Scientists believe that steppe mammoths were one of the largest to ever walk the planet

Scientists believe that steppe mammoths were one of the largest to ever walk the planet

‘You can learn a lot about the animal by looking at the rings of the tusk – like looking at a tree trunk.

‘If the rings are tight, it shows that the habitat was not good and the food supply was poor. But if the rings are thick, then it shows that it had a good habitat.

“We will also look for signs of predation β€” whether early humans or other animals.”

While this is a huge achievement for Fossils Galore, Mr Jordan told MailOnline it’s not his favorite discovery.

“It’s one of our most exciting finds, but our best find yet is still the Iguanodon skeleton we found in 2017,” he said.

This extremely rare find – believed to be 132 million years old – was discovered in a brickworks in Surrey.

The herbivore, nicknamed Indie, would have been 10 feet tall, 30 feet long and weighed 4.5 tons β€” much like an African elephant.

“Indie was hidden in huge compacted clay blocks and was on a slope, which made the process difficult at times,” Jordan previously said.

“However, thanks to the hard work of the Fossils Galore volunteers, we were able to extract the remains and transport them to our preparation lab.”

WOOL MAMMOTHS EXPLAINED: THESE GIANT MAMMALS SROWED THE EARTH 10,000 YEARS AGO DURING THE PLEISTOCENE

The woolly mammoth roamed the icy tundra of Europe and North America for 140,000 years, disappearing at the end of the Pleistocene epoch, 10,000 years ago.

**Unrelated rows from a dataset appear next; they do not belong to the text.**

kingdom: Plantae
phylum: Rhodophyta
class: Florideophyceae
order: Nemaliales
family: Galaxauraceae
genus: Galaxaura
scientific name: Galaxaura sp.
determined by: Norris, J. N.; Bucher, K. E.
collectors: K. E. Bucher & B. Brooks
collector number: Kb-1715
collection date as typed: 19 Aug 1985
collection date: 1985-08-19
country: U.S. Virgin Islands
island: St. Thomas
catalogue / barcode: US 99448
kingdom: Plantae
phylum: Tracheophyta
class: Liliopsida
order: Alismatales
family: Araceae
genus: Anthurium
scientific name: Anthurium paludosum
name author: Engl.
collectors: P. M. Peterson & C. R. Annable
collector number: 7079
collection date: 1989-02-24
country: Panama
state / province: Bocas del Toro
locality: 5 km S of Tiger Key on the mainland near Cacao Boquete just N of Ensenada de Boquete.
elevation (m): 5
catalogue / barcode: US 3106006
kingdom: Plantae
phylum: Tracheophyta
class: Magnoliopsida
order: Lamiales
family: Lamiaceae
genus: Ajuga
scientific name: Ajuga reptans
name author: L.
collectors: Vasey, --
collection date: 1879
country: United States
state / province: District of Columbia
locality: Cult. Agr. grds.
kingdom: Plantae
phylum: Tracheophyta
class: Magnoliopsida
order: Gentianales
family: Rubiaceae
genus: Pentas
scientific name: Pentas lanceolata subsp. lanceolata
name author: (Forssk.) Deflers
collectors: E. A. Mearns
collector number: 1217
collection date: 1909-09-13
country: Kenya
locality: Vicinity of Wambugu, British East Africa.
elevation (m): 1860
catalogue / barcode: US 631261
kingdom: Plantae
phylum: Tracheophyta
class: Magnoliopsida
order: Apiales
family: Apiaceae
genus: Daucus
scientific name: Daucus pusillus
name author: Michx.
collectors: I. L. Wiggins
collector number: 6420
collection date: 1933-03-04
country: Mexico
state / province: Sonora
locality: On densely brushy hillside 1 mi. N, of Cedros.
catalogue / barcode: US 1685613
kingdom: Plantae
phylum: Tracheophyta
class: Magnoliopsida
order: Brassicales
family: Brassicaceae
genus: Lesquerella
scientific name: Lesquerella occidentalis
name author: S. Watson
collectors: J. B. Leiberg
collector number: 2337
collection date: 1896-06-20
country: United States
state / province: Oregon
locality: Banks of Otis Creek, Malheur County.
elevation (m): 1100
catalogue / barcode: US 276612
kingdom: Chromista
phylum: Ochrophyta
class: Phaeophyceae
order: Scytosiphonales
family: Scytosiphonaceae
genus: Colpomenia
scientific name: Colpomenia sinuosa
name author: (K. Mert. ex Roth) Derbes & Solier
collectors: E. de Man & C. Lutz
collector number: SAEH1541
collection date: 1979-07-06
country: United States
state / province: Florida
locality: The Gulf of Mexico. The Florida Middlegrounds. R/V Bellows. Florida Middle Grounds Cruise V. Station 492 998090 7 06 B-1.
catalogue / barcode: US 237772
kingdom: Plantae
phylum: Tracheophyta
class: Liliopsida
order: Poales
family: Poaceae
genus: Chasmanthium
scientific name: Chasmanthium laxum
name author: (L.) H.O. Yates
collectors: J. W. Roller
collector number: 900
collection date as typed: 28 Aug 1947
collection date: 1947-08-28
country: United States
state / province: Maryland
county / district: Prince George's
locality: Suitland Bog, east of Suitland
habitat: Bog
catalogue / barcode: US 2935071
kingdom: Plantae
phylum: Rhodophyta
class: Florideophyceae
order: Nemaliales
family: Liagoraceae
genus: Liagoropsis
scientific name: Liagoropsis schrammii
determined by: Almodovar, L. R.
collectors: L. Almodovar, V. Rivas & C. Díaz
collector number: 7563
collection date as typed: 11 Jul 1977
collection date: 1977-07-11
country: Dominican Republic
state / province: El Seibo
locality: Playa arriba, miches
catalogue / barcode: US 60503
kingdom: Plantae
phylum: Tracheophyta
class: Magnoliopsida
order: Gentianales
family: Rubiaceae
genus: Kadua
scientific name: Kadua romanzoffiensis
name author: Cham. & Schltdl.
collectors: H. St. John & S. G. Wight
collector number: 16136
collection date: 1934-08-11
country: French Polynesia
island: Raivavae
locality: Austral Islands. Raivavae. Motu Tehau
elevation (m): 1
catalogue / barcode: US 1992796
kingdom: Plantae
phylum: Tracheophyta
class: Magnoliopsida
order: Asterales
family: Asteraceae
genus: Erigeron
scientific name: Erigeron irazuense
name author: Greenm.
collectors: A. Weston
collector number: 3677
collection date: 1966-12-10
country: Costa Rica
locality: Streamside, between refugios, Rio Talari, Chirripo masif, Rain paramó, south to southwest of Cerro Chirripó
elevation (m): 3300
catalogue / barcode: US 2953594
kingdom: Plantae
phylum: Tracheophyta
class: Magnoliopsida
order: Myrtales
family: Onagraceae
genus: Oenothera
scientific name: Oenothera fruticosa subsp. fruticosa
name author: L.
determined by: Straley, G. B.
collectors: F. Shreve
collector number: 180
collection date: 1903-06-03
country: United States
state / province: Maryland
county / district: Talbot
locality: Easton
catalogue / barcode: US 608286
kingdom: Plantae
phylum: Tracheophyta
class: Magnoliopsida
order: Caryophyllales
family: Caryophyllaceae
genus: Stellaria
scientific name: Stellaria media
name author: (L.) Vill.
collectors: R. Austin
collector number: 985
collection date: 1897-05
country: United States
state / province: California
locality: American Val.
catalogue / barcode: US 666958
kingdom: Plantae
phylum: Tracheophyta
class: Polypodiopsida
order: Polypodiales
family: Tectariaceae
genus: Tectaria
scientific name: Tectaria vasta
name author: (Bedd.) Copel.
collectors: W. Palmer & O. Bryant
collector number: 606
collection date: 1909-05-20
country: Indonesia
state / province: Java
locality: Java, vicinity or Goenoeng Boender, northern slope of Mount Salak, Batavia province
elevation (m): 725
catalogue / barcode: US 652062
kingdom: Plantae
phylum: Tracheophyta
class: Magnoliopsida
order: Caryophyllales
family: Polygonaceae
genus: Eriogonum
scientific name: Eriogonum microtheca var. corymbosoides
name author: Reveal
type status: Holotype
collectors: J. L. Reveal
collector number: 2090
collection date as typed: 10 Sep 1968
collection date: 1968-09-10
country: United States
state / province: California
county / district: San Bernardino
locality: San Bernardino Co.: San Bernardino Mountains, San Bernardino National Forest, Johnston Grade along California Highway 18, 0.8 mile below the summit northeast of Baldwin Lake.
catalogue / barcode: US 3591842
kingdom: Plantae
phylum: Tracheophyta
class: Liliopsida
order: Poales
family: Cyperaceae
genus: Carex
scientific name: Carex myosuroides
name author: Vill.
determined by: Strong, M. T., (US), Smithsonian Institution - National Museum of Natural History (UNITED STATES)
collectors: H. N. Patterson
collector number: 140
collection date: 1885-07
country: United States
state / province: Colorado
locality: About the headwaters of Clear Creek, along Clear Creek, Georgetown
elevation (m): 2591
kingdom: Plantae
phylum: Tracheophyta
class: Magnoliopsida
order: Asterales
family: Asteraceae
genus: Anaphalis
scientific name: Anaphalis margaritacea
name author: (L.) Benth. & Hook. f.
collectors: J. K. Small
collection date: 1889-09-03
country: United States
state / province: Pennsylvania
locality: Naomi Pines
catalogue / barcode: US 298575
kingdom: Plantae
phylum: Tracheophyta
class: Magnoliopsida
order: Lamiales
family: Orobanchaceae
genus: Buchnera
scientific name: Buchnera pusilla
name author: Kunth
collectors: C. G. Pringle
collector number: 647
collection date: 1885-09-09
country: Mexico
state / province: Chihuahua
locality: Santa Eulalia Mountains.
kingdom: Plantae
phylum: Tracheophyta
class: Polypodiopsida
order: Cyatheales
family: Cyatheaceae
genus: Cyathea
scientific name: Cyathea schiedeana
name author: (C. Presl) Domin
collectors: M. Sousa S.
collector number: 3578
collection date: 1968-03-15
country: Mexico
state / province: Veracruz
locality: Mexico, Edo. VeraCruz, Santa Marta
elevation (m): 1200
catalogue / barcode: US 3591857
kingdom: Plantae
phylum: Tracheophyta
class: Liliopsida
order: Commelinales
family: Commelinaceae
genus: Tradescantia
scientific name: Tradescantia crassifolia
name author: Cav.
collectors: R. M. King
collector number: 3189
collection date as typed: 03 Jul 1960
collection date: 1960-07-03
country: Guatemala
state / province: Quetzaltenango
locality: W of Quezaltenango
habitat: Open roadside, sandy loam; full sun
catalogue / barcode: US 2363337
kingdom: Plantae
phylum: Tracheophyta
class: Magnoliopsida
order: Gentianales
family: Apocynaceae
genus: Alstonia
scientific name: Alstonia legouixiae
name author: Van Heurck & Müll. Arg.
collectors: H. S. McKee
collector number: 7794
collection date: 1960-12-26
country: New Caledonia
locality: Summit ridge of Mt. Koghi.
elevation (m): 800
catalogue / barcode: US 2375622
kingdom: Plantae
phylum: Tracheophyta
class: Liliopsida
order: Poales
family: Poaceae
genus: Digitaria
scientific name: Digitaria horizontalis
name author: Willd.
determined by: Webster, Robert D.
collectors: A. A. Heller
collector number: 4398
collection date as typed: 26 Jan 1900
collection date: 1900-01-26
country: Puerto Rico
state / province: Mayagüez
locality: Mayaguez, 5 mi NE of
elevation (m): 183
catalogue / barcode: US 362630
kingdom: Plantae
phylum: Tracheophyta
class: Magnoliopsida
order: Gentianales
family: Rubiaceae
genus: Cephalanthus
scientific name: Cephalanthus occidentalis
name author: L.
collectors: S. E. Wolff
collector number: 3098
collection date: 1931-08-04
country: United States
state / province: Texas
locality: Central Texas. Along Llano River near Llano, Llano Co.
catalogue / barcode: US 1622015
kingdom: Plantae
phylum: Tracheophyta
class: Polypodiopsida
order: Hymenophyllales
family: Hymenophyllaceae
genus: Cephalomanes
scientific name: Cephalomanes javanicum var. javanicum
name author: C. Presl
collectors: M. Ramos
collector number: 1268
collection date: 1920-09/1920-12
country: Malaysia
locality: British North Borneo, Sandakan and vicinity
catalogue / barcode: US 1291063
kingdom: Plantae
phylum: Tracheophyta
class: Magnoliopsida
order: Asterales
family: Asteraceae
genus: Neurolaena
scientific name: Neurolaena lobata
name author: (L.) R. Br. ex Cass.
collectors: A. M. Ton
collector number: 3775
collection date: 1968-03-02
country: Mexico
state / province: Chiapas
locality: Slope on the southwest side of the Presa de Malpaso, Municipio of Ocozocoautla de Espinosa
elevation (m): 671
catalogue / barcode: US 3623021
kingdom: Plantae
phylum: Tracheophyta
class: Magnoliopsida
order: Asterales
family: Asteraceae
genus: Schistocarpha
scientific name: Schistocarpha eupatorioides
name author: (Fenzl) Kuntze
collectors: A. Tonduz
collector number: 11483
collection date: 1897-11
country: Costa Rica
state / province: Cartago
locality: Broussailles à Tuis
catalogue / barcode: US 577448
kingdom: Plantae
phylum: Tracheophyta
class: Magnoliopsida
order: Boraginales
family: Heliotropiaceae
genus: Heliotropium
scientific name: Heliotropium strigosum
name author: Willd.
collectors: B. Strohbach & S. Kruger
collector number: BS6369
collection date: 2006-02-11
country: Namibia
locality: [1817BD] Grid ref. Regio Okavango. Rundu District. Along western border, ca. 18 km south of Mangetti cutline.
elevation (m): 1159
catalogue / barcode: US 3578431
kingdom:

They are one of the best understood prehistoric animals known to science, as their remains are often not fossilized, but frozen and preserved.

Males were about 3.5 meters long, while females were slightly smaller.

Curved tusks were up to 5 meters long and their underbellies had a coat of shaggy hair up to 1 meter long.

Small ears and short tails ensured that vital body heat was not lost.

Their trunks had “two fingers” on the end with which to pluck grass, twigs, and other vegetation.

The woolly mammoth is one of the best understood prehistoric animals known to science, as their remains are often not petrified, but frozen and preserved (artist's impression)

The woolly mammoth is one of the best understood prehistoric animals known to science, as their remains are often not petrified, but frozen and preserved (artist’s impression)

They take their name from the Russian ‘mammut’, or earth mole, as the animals were believed to live underground and die on contact with light – which explains why they were always found dead and half-buried.

Their bones were once believed to belong to extinct giant races.

Woolly mammoths and modern-day elephants are closely related, sharing 99.4 percent of their genes.

The two species followed different evolutionary paths six million years ago, about the same time that humans and chimpanzees went their separate ways.

Woolly mammoths coexisted with early humans, who hunted them for food and used their bones and tusks for making weapons and art.